Dans mon corps d’anorexique
SCIENCE. Pendant quelques minutes, j’avais un corps rachitique. Tellement minuscule et osseux. J’avais le corps d’une fille anorexique à un stade avancé.
Cette expérience, je l’ai vécue à l’Université du Québec à Trois-Rivières (UQTR). La Semaine nationale de sensibilisation aux troubles alimentaires arrivant à grands pas (31 janvier au 6 février), une équipe de recherche sur les troubles alimentaires a invité les médias à faire l’essai du Cybercorps.
Cet outil technologique utilise la réalité virtuelle et nous plonge dans des corps virtuels différents. Concrètement, l’expérience consiste à enfiler une paire de lunettes et à pencher la tête pour observer son corps changer.
Dans un premier temps, j’ai vu ma propre silhouette. Jusque-là, tout était normal. C’était même très fidèle à la réalité. Puis, je me suis vu avec un surplus de poids. Je ne pouvais plus voir mes pieds. Je voyais bien mes rondeurs, mais j’ai été étonnée de constater que je n’étais pas si grosse que ça finalement. Je me serais attendue à me voir beaucoup plus large et imposante.
Le choc, je l’ai eu quand je me suis vue avec un corps anorexique. Ma première réflexion a été de me dire que ce n’était pas mon corps. Impossible de me faire à l’idée. Sans effort et sans pencher la tête davantage, je ne voyais que des os. J’avais l’impression d’avoir une tête immense sur un tout petit corps.
Seulement en penchant la tête pour regarder mes pieds, je pouvais voir tous les os de mes jambes et même mes chevilles. La largeur de mes hanches me rappelait le corps d’une fillette. C’était démesurément petit. Même si l’outil est très bien conçu, je n’arrivais pas à assimiler l’information. C’était difficile de me dire que mon corps pourrait devenir à ce point rachitique si j’avais un trouble alimentaire.
Une technologie rare
Cette technologie que possède l’UQTR n’est utilisée que dans six laboratoires à travers le monde. À l’université, c’est l’équipe du Laboratoire de Recherche Interdisciplinaire sur les troubles du comportement alimentaire en lien avec la Réalité virtuelle et la Pratique physique (LoriCorps) qui s’en sert.
«Les personnes qui ont un trouble du comportement alimentaire vont se scruter plus longtemps que les autres. On voit tout de suite qu’elles se regardent avec plus d’attention et qu’elles vivent l’expérience bien différemment», explique Johana Monthuy-Blanc, directrice du LoriCorps.

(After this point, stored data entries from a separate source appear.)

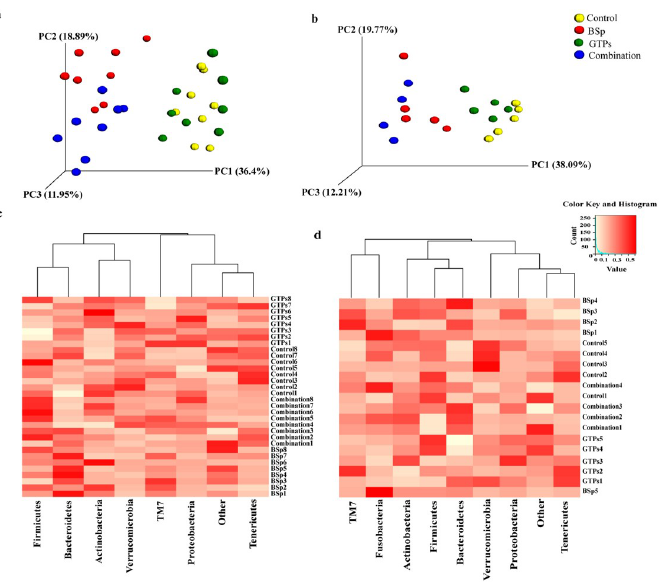
Fig 3. Taxonomic distribution of microbial communities in the gut of mice before the onset of tumor. (a) 3D PCoA plot (Bray Curtis) showing a distinct clustering of the BSp-fed (red) and combination-fed diet groups (blue) as compared to the control-fed (yellow) and GTPs-fed (green) in the BE group. (b) 3D PCoA plot (Bray Curtis) showing a distinct clustering of the control-fed (yellow), BSp-fed (red), GTPs-fed (green) and combination-fed (blue) diet groups in the LC group. PERMANOVA was used for conducting statistical analyses on association between microbial communities from the distance matrix of the Bray Curtis test of beta diversity by using R (v3.6.0). (c) Heatmap representing the pre-tumor phylum level changes in microbial abundance by our dietary treatments in the BE group. (d) Heatmap representing the pre-tumor phylum level changes in microbial composition by our dietary treatments in the LC group. Each row corresponds to differentially expressed microbial communities and each column represents biological replicates in the BE (n = 8) and LC (n = 5) treatment groups. White color denotes lower expression levels and red color denotes higher expression levels.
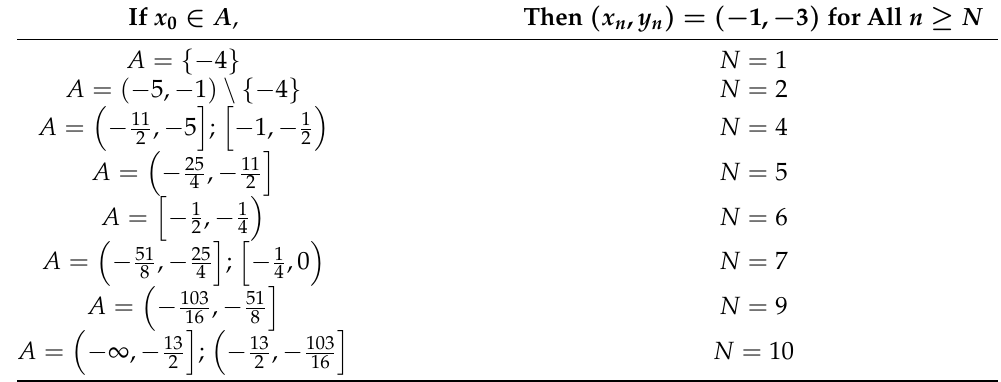
Table 7. Cases for x 0 < 0 and y 0 =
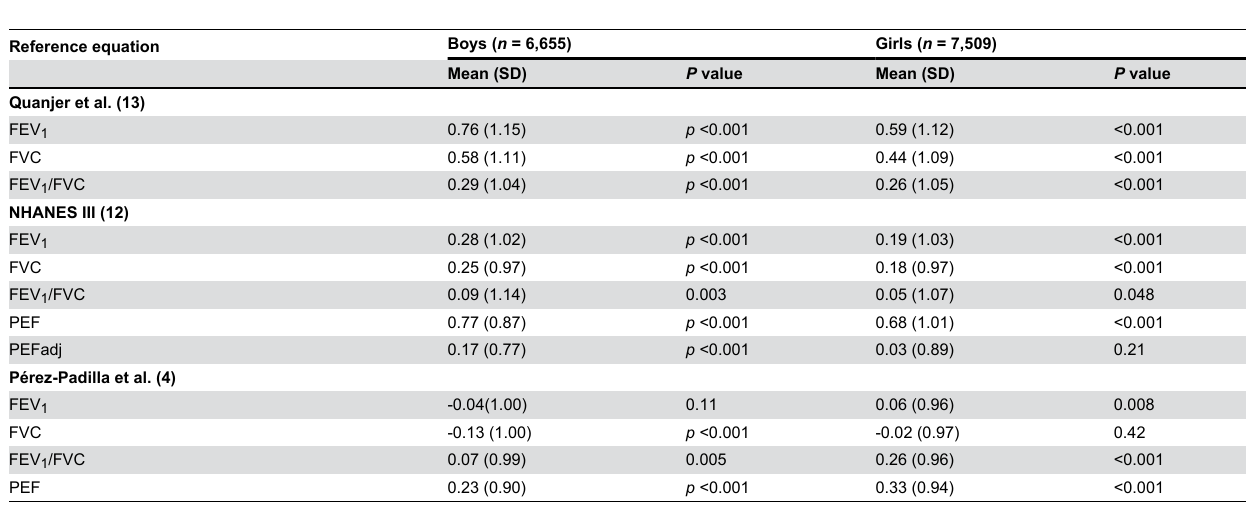
Table 3. Mean spirometric values of the studied population (average of all longitudinal observations) expressed as Standard deviations (SD) from three cross-sectional reference values.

En laboratoire, le Cybercorps est utilisé pour mesurer des caractéristiques spécifiques comme la perception de l’image corporelle. Le LoriCorps rassemble les départements des sciences de l’éducation, de psychologie, des sciences infirmières, de psychoéducation, d’ergothérapie et de génie électrique, qui a contribué au développement de la réalité virtuelle.
Le saviez-vous?
Au Québec, jusqu’à 300 000 personnes sont susceptibles de développer un trouble alimentaire.